▸ Texto para analizar

Hace poco hablaba con un profesor español que da clases en
una universidad francesa. Le parecía ridículo que en las universidades
norteamericanas los alumnos rellenaran cuestionarios al final de cada curso
para evaluar a los profesores. En Francia no se le da ningún crédito a esta forma de medir la
calidad del profesorado.
Cuando me reúno con colegas españoles la actitud es la
misma. Se que en Italia y Portugal se ven las cosas parecidas. Los profesores
pueden estar años soltando el mismo rollo de la misma manera sin rendir cuentas
a nadie. Lo contrario, arguyen, es fomentar el lameculismo de los profesores a
alumnos y rebajar los estándares. Se quedan tan a gusto.
En España es muy típico eso de que si hay dudas acerca de
como se pueden medir los fenómenos o de si son contraproducentes es mejor no
hacer nada al respecto. Un país mediterráneo más, se dice.
En buena parte del mundo es todo lo contrario. Se entiende
que tener una buena universidad depende de tener buenos docentes y que está
bien evaluarlos de vez en cuando. Algo que parece lógico. Sin renunciar a la
duda como método, las formas de evaluación del profesorado se someten a revisión continuamente, se renuevan, se cambian, se perfeccionan y, al final,
hay una relativa insatisfacción y reconocimiento de que no hay una forma
perfecta de hacerlo. Pero ni se les pasa por la cabeza, dejar de intentarlo o buscar
otros métodos que den mejor resultado.
En las universidades norteamericanas se llega al extremo de
que las que las evaluaciones de los alumnos suele ser la principal vara de
medir utilizada por los distintos comités de departamento (junto a las
publicaciones) y facultad a la hora de determinar si un profesor merece ser
promocionado o no. Suelen revisarse cada uno o dos años dependiendo del centro.
Viene al caso debido a la publicación de un estudio de la Universidad de California en Berkeley titulado “Una evaluación de las evaluaciones de los cursos” que pone a caldo el sistema de que los alumnos evalúen a los
profesores debido principalmente a que son muy pocos los que contestan y suelen
ser los que aman o detestan al profesor y no la, digamos, clase media del
alumnado.

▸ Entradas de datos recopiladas
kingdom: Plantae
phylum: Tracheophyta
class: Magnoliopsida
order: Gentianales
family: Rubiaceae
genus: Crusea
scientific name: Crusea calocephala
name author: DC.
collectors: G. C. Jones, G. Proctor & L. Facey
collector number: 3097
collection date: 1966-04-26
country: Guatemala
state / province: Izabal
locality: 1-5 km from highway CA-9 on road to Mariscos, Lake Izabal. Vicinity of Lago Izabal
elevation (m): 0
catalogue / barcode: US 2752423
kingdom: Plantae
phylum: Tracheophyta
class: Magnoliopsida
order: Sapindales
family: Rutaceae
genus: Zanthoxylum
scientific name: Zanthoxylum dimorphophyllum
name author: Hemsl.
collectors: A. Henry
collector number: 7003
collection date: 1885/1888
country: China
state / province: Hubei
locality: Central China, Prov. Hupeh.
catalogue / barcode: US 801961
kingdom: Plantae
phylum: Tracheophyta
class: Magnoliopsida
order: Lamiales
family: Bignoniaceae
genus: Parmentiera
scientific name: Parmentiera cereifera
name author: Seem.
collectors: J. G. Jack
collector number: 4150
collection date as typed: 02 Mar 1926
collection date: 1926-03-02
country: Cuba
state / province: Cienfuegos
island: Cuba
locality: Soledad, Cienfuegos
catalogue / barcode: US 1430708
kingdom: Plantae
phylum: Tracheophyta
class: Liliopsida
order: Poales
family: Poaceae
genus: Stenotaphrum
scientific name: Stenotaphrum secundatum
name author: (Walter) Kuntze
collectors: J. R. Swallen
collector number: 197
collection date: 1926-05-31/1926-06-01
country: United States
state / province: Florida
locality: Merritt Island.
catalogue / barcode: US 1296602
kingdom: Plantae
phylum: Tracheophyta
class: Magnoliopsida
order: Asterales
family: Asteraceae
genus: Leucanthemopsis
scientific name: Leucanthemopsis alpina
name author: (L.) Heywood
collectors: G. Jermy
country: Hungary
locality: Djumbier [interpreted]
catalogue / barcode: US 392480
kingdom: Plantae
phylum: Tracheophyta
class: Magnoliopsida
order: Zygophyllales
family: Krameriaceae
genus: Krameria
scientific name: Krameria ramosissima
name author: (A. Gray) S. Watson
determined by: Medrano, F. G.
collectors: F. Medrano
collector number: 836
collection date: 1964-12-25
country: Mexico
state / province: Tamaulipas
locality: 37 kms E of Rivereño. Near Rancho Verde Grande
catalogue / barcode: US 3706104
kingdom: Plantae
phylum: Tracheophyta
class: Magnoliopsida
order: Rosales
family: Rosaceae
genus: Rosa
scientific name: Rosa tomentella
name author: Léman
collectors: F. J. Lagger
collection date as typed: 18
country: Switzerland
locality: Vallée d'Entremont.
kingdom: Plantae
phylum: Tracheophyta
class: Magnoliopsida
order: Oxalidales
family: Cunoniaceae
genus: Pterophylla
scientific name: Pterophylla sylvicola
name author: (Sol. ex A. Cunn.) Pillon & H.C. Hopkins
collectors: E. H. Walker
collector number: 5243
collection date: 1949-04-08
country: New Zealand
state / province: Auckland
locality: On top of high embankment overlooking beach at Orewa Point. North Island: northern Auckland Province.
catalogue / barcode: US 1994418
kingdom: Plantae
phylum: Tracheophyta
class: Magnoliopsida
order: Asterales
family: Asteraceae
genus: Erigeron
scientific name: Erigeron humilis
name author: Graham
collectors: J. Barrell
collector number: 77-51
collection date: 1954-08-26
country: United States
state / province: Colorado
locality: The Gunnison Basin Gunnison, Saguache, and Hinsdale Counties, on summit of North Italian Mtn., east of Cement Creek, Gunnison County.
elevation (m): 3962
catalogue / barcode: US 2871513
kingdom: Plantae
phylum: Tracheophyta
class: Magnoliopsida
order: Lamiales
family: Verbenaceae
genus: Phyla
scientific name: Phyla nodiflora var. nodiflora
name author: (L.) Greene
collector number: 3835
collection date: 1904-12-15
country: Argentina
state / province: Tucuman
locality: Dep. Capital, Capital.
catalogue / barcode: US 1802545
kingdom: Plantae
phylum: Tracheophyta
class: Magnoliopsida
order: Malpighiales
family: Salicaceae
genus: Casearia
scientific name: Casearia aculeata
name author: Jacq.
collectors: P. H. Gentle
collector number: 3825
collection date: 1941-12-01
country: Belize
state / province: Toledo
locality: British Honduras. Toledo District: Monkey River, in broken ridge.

▸ Ejercicios propuestos
a – Transcriba el fragmento del texto sobre la evaluación del profesorado que empieza en las palabras «Hace poco hablaba» y concluye tras las palabras «calidad del profesorado.».
b – Según el texto sobre la evaluación del profesorado, ¿con qué frecuencia suelen revisarse las evaluaciones en las universidades norteamericanas?
c – Prosiga el texto sobre la evaluación del profesorado a partir de su última frase.

▸ Clave de respuestas
a –
Hace poco hablaba con un profesor español que da clases en
una universidad francesa. Le parecía ridículo que en las universidades
norteamericanas los alumnos rellenaran cuestionarios al final de cada curso
para evaluar a los profesores. En Francia no se le da ningún crédito a esta forma de medir la
calidad del profesorado.

b – Cada uno o dos años, dependiendo del centro.

c –
Hay otros motivos que no cita el artículo como el hecho de
que la importancia de este instrumento de medición provoca que los profesores
inflen las notas de los alumnos para protegerse, rebajen los estándares o cultiven amistades extracadémicas con los estudiantes. Otras críticas que se arguyen son que favorece a los que
enseñan cierto tipo de clases o tienen una personalidad atractiva que a veces
no tiene que ver con el conocimiento de la materia.
Pellizzari y su equipo realizaron un experimento en
la escuela de negocios Bocconi de Milan haciendo un seguimiento de las notas
de los estudiantes que estudiaban con los “mejores” profesores según las
evaluaciones de los alumnos.
Lo que descubrieron fue que cuanto mejor parecían los
profesores a ojos de los alumnos, peores notas sacaban esos mismos alumnos en
las clases que tomaban posteriormente.
También hay bastantes estudios serios como el de Beleche y su equipo que demuestran que si hay una correlación entre buenas
evaluaciones y aprendizaje del alumno. Podríamos pasarnos horas citando
estudios.
En todo caso, un denominador común de los mismos es aconsejar
que se utilicen otros métodos como la evaluación realizada por otros colegas o
la revisión de materiales de clase por comités.
Ninguno de estos métodos es infalible pero, sin lugar al
duda, el peor método es no aplicar ninguno y conformarnos con lo que hay como
sucede en la mayoría de las universidades públicas de España.